Caixin: The earliest trial case of RWA in China comes from Ant Group

The Caixin article "Strict Management of Overseas RWA" reveals that the earliest RWA case trial in China came from Ant Group, which has helped companies like GCL-Poly Energy and Longxin Technology complete RWA financing ranging from tens of millions to billions of RMB. Ant Group uses the income rights of assets under these companies as underlying assets, splitting them into standardized digital tokens through blockchain technology, helping enterprises issue digital tokens for financing. These RWA projects follow the "domestic assets - Hong Kong confirmation - global circulation" model, and according to Hong Kong regulatory requirements, they are not open to retail investors, only limited to institutional or professional investors, and there is no secondary market trading.Regarding what types of domestic Chinese assets are suitable for overseas RWA, policy insiders indicate that, in principle, any assets that meet regulatory requirements can be considered, but they must not fall under the categories listed in China's domestic regulatory negative list. Individuals in the cryptocurrency field point out that high-quality domestic companies that are eligible for overseas IPOs will not choose RWA, as opting for RWA will inevitably fail to meet the listing conditions in Hong Kong. For domestic assets to be used in overseas RWA, it is essential to first confirm the safety of assets, funds, and information, ensuring compliance with cross-border investment, foreign exchange management, data security, and other relevant requirements, and finally obtain registration from the securities regulatory authority, with the registration process further considered on a case-by-case basis.

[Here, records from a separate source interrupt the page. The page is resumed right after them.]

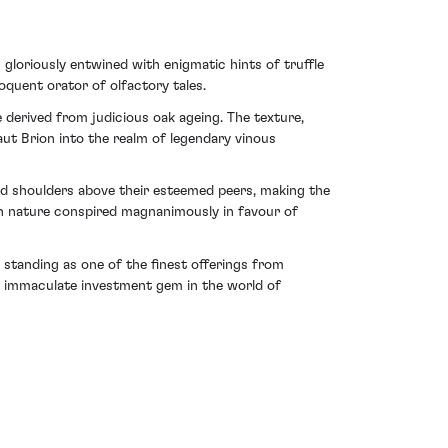
 gloriously entwined with enigmatic hints of truffle
oquent orator of olfactory tales.
 derived from judicious oak ageing. The texture,
aut Brion into the realm of legendary vinous
nd shoulders above their esteemed peers, making the
hen nature conspired magnanimously in favour of
 standing as one of the finest offerings from
 an immaculate investment gem in the world of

Caixin discloses Chen Zhijing's domestic assets: holds shares in two listed companies and has stakes in several financial companies

Caixin reported details of Chen Zhi's assets within China, stating that he holds a 17.78% stake in Xiamen Jueshi Wushen Interactive Technology Co., Ltd., a company primarily engaged in mobile game development. He also holds a 70% stake in Chongqing Qusu Wuxian Equity Investment Fund Management Co., Ltd., which has invested in several interactive entertainment technology companies. Chen Zhi was also the controlling shareholder of Jiangmen Dacheng Medical Equipment Co., Ltd., which operates in the medical device sector, with a shareholding ratio exceeding 56%.In addition, Chen Zhi is the controlling shareholder of two listed companies in Hong Kong, and he has several insurance brokerage firms, securities companies, wealth management companies, and shell companies with unclear business activities. In December 2018, Chen Zhi took control of Zhihua Da, directly serving as the chairman and executive director after acquiring a 54.79% stake, until resigning from all positions in July 2025. In 2023, Chen Zhi took over all shares sold by the original major shareholder of Kun Group, gaining a 55% absolute controlling stake, but did not assume the role of executive director. Currently, these two listed companies have not suspended trading and have stated that the sanctions will not have any significant adverse impact on the group's business operations.